Would you please return every line from the listing that contains the word "hormones"?

[Extracted material Boundary: Start]

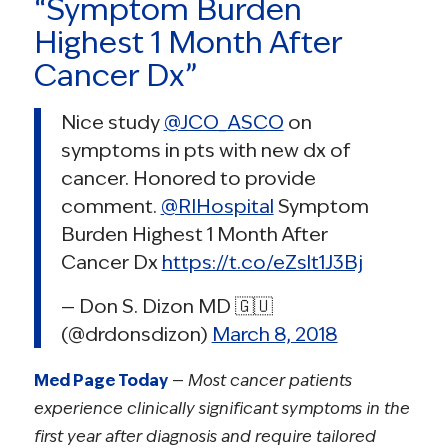
“Symptom Burden
Highest 1 Month After
Cancer Dx”
Nice study
@JCO_ASCO
on
symptoms in pts with new dx of
cancer. Honored to provide
comment.
@RIHospital
Symptom
Burden Highest 1 Month After
Cancer Dx
https://t.co/eZslt1J3Bj
— Don S. Dizon MD 🇬🇺
(@drdonsdizon)
March 8, 2018
Med Page Today
—
Most cancer patients
experience clinically significant symptoms in the
first year after diagnosis and require tailored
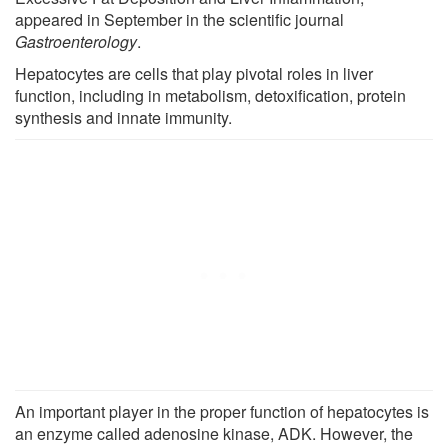
appeared in September in the scientific journal
Gastroenterology
.
Hepatocytes are cells that play pivotal roles in liver
function, including in metabolism, detoxification, protein
synthesis and innate immunity.
An important player in the proper function of hepatocytes is
an enzyme called adenosine kinase, ADK. However, the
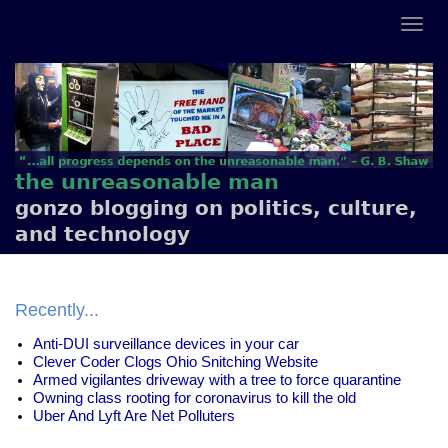
the unreasonable man
gonzo blogging on politics, culture,
and technology
Recently...
Anti-DUI surveillance devices in your car
Clever Coder Clogs Ohio Snitching Website
Armed vigilantes driveway with a tree to force quarantine
Owning class rooting for coronavirus to kill the old
Uber And Lyft Are Net Polluters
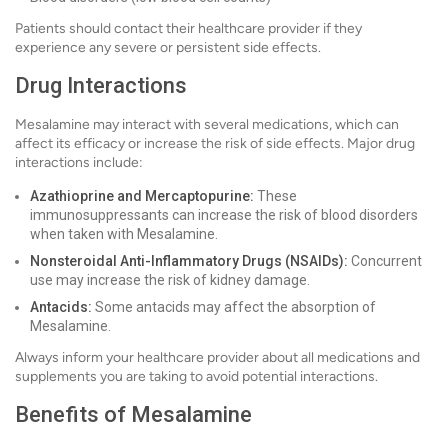
Patients should contact their healthcare provider if they
experience any severe or persistent side effects.
Drug Interactions
Mesalamine may interact with several medications, which can
affect its efficacy or increase the risk of side effects. Major drug
interactions include:
Azathioprine and Mercaptopurine:
These
immunosuppressants can increase the risk of blood disorders
when taken with Mesalamine.
Nonsteroidal Anti-Inflammatory Drugs (NSAIDs):
Concurrent
use may increase the risk of kidney damage.
Antacids:
Some antacids may affect the absorption of
Mesalamine.
Always inform your healthcare provider about all medications and
supplements you are taking to avoid potential interactions.
Benefits of Mesalamine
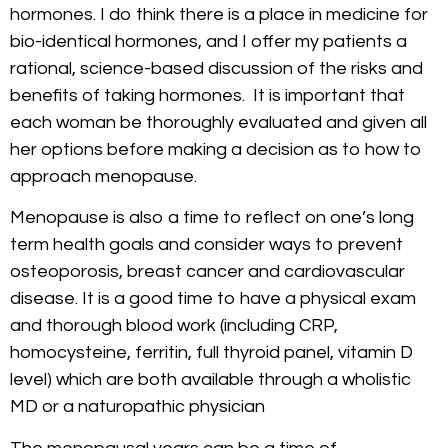
hormones. I do think there is a place in medicine for
bio-identical hormones, and I offer my patients a
rational, science-based discussion of the risks and
benefits of taking hormones. It is important that
each woman be thoroughly evaluated and given all
her options before making a decision as to how to
approach menopause.
Menopause is also a time to reflect on one’s long
term health goals and consider ways to prevent
osteoporosis, breast cancer and cardiovascular
disease. It is a good time to have a physical exam
and thorough blood work (including CRP,
homocysteine, ferritin, full thyroid panel, vitamin D
level) which are both available through a wholistic
MD or a naturopathic physician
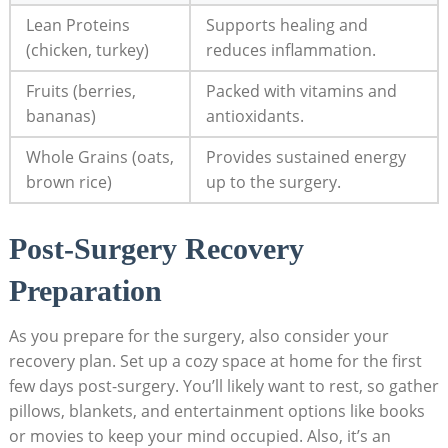
Lean Proteins
Supports healing and
(chicken, turkey)
reduces inflammation.
Fruits (berries,
Packed with vitamins and
bananas)
antioxidants.
Whole Grains (oats,
Provides sustained energy
brown rice)
up to the surgery.
Post-Surgery Recovery
Preparation
As you prepare for the surgery, also consider your
recovery plan. Set up a cozy space at home for the first
few days post-surgery. You’ll likely want to rest, so gather
pillows, blankets, and entertainment options like books
or movies to keep your mind occupied. Also, it’s an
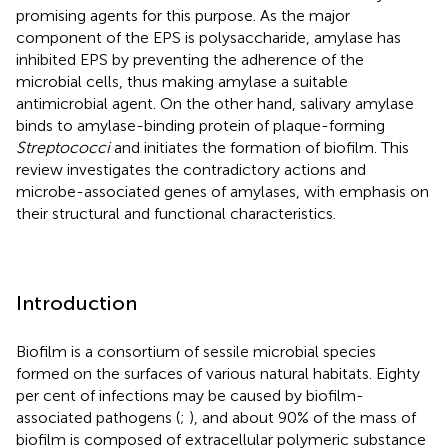
promising agents for this purpose. As the major
component of the EPS is polysaccharide, amylase has
inhibited EPS by preventing the adherence of the
microbial cells, thus making amylase a suitable
antimicrobial agent. On the other hand, salivary amylase
binds to amylase-binding protein of plaque-forming
Streptococci
and initiates the formation of biofilm. This
review investigates the contradictory actions and
microbe-associated genes of amylases, with emphasis on
their structural and functional characteristics.
Introduction
Biofilm is a consortium of sessile microbial species
formed on the surfaces of various natural habitats. Eighty
per cent of infections may be caused by biofilm-
associated pathogens (
;
), and about 90% of the mass of
biofilm is composed of extracellular polymeric substance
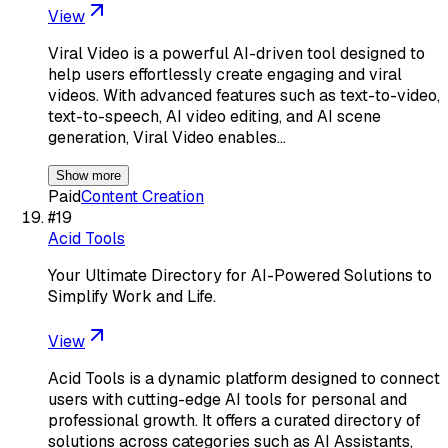
View
Viral Video is a powerful AI-driven tool designed to
help users effortlessly create engaging and viral
videos. With advanced features such as text-to-video,
text-to-speech, AI video editing, and AI scene
generation, Viral Video enables…
Show more
Paid
Content Creation
#
19
Acid Tools
Your Ultimate Directory for AI-Powered Solutions to
Simplify Work and Life.
View
Acid Tools is a dynamic platform designed to connect
users with cutting-edge AI tools for personal and
professional growth. It offers a curated directory of
solutions across categories such as AI Assistants,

[Extracted material Boundary: End]

■ **Expected output**:
hormones. I do think there is a place in medicine for
bio-identical hormones, and I offer my patients a
benefits of taking hormones. It is important that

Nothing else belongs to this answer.